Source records
------------------------------------------------

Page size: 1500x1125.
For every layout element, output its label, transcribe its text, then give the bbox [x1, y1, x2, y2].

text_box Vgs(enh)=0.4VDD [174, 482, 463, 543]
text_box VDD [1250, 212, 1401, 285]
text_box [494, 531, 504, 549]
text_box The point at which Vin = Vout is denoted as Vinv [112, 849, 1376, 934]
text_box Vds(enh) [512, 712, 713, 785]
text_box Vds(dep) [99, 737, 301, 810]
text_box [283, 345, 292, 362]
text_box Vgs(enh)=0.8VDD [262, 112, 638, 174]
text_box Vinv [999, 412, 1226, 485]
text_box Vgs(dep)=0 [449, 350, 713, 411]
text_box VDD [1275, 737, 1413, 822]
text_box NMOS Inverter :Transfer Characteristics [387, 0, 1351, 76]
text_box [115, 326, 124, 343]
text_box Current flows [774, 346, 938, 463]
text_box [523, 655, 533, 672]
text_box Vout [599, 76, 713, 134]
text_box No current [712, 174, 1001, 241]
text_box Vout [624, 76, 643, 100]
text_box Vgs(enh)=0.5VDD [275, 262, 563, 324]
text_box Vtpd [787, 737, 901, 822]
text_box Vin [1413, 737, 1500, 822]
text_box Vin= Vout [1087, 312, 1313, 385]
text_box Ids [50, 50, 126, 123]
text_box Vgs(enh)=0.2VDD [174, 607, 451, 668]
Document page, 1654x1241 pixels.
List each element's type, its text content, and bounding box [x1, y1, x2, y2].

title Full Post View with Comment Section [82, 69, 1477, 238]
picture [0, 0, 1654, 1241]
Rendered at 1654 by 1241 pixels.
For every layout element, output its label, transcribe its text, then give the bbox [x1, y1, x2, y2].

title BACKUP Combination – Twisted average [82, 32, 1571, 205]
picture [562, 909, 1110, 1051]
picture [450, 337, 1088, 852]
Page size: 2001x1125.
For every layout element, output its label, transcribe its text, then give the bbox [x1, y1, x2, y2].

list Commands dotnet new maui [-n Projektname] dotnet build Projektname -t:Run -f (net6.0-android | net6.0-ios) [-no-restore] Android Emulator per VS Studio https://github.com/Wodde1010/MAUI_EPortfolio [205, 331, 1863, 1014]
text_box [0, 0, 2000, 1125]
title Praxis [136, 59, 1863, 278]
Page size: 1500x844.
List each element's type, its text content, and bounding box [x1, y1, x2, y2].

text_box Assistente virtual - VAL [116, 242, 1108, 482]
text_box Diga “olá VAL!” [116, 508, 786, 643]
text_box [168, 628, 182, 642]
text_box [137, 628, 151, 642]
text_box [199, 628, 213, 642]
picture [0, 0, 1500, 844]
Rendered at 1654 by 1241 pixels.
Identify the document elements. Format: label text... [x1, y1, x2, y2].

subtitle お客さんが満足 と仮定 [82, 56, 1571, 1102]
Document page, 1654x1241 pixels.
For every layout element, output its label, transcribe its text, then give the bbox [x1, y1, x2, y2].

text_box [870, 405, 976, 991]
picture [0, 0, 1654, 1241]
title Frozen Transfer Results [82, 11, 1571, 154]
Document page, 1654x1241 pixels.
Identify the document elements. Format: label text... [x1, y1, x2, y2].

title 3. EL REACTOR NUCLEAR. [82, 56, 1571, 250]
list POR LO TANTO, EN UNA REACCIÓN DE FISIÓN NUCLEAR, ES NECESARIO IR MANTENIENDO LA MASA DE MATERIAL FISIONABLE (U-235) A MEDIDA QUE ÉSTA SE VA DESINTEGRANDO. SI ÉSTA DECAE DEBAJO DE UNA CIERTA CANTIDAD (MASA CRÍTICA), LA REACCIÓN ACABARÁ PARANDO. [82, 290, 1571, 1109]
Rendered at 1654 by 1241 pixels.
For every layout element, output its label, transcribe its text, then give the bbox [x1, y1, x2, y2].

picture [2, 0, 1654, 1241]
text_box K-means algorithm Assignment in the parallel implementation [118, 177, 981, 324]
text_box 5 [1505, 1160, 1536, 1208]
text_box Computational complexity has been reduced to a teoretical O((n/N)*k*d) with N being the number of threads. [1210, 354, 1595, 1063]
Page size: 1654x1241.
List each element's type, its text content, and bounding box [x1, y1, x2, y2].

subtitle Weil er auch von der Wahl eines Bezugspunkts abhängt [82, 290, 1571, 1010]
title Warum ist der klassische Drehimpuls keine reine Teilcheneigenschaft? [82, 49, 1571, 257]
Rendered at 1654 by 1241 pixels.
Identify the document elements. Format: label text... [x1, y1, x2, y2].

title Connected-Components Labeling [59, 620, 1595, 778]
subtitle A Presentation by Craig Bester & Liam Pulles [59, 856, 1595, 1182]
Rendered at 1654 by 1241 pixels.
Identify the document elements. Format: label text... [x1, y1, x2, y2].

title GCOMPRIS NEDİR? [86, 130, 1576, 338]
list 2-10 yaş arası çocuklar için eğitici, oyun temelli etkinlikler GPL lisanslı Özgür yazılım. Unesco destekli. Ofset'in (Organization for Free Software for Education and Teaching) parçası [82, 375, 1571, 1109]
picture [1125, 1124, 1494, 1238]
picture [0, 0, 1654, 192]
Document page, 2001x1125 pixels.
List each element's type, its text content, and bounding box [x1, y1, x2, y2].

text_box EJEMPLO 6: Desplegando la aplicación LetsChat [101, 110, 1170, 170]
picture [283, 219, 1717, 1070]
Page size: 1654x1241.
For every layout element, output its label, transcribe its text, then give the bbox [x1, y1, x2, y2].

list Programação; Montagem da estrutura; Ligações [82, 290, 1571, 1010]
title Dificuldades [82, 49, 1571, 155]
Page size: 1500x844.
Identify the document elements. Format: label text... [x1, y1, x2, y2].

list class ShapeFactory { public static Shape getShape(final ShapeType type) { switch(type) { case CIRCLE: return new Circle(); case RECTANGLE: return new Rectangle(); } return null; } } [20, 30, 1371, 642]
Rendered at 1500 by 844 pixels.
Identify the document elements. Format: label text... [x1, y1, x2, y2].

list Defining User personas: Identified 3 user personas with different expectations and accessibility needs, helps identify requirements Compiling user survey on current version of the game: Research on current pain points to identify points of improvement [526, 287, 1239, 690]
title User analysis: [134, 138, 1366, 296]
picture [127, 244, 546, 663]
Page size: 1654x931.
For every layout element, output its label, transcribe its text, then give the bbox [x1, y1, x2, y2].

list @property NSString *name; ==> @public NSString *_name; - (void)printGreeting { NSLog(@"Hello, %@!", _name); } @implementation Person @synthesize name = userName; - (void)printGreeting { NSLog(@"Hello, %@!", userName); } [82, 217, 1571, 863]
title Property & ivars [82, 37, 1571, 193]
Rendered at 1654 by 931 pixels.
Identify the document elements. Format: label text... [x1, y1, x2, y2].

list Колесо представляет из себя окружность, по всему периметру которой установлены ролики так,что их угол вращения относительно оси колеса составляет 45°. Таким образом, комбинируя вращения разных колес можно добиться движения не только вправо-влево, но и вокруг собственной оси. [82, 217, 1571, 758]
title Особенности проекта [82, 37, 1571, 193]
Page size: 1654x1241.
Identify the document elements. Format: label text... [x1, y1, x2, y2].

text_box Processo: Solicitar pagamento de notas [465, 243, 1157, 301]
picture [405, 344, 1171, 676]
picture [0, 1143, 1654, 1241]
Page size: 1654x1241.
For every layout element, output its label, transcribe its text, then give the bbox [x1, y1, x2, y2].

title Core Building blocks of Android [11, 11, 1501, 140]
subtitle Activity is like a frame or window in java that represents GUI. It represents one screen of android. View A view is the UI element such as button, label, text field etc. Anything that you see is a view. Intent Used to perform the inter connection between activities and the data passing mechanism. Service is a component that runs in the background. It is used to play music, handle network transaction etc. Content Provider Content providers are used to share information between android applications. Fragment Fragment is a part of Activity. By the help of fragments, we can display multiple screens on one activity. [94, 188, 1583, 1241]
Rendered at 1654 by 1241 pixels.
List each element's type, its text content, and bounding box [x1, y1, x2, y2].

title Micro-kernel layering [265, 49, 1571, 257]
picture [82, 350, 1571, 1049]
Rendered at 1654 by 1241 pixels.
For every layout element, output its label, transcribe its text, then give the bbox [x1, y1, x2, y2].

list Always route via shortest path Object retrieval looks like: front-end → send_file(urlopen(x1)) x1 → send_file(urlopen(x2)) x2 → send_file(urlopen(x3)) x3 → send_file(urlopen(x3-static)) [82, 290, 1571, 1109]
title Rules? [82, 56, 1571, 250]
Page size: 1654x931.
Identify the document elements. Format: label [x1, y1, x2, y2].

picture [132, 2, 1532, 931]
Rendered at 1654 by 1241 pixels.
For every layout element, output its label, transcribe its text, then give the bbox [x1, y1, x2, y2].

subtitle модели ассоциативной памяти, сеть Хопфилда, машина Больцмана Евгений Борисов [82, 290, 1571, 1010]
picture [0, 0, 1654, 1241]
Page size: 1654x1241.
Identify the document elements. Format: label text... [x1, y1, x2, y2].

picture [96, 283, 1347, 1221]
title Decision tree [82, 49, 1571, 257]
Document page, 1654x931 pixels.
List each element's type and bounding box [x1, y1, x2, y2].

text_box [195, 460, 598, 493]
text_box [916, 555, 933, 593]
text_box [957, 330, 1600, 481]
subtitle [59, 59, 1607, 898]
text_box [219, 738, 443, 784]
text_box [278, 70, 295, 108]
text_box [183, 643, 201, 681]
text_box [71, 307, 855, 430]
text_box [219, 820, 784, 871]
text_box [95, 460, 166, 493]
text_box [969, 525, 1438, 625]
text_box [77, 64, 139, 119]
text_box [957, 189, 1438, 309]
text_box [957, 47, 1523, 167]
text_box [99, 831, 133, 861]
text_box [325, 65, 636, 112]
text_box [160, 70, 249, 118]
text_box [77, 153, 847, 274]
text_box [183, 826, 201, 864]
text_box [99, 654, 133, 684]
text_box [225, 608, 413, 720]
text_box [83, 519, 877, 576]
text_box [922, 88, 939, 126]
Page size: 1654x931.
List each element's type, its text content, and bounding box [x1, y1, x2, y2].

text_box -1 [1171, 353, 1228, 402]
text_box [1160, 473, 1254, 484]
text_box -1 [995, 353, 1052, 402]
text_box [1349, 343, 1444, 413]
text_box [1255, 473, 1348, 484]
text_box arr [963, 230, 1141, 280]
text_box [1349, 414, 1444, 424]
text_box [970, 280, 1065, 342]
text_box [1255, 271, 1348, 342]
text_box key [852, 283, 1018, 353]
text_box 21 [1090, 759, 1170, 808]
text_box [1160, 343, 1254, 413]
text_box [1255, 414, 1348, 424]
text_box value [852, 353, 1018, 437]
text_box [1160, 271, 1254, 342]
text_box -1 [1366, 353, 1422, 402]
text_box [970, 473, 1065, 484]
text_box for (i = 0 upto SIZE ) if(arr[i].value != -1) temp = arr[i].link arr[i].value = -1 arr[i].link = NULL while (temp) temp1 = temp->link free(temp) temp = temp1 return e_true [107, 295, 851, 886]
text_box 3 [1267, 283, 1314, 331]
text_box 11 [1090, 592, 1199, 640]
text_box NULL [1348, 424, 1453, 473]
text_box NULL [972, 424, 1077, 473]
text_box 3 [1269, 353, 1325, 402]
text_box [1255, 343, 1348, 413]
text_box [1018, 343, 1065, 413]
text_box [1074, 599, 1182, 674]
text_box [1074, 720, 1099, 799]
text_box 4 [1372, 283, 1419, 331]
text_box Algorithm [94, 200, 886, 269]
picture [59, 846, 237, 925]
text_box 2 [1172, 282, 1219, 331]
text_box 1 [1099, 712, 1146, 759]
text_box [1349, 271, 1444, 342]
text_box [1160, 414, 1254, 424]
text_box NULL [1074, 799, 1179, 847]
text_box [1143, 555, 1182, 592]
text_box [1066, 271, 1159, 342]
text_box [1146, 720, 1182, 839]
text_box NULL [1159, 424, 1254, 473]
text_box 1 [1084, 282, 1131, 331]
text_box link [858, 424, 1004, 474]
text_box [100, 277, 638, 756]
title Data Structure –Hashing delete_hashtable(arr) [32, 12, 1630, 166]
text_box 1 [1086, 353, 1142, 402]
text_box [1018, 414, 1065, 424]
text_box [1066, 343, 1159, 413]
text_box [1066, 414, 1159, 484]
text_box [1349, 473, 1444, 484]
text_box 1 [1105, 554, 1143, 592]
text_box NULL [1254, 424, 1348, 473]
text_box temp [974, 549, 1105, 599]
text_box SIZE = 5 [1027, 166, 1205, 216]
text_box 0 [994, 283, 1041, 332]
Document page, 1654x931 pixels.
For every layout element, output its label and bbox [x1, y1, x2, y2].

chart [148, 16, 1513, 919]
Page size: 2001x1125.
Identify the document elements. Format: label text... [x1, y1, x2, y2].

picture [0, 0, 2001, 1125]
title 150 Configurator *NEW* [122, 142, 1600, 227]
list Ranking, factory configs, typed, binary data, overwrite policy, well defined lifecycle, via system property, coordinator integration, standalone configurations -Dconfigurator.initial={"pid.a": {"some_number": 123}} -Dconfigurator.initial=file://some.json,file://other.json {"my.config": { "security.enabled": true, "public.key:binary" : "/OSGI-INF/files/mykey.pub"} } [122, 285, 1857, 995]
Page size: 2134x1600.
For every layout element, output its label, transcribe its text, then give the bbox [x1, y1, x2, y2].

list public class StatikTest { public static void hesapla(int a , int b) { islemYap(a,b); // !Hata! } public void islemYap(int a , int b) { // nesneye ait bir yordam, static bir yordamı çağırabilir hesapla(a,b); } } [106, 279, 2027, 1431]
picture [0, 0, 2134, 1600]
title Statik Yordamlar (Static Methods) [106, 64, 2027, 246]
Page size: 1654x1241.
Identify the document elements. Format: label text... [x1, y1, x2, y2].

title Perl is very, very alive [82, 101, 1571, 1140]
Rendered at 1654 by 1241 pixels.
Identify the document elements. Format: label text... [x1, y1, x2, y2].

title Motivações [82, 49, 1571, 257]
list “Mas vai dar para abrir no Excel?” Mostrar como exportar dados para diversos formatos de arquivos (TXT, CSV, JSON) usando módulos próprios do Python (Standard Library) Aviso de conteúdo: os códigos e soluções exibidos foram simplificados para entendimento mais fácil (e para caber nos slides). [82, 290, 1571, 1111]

------------------------------------------------

WHAT IS EXPECTED: Rewrite the items from the very first line through the line with "text_box [523, 655, 533, 672]", replacing "transcribe" with "copy out" and leaving everything else as it is.

ANSWER FOR THE TASK:
Page size: 1500x1125.
For every layout element, output its label, copy out its text, then give the bbox [x1, y1, x2, y2].

text_box Vgs(enh)=0.4VDD [174, 482, 463, 543]
text_box VDD [1250, 212, 1401, 285]
text_box [494, 531, 504, 549]
text_box The point at which Vin = Vout is denoted as Vinv [112, 849, 1376, 934]
text_box Vds(enh) [512, 712, 713, 785]
text_box Vds(dep) [99, 737, 301, 810]
text_box [283, 345, 292, 362]
text_box Vgs(enh)=0.8VDD [262, 112, 638, 174]
text_box Vinv [999, 412, 1226, 485]
text_box Vgs(dep)=0 [449, 350, 713, 411]
text_box VDD [1275, 737, 1413, 822]
text_box NMOS Inverter :Transfer Characteristics [387, 0, 1351, 76]
text_box [115, 326, 124, 343]
text_box Current flows [774, 346, 938, 463]
text_box [523, 655, 533, 672]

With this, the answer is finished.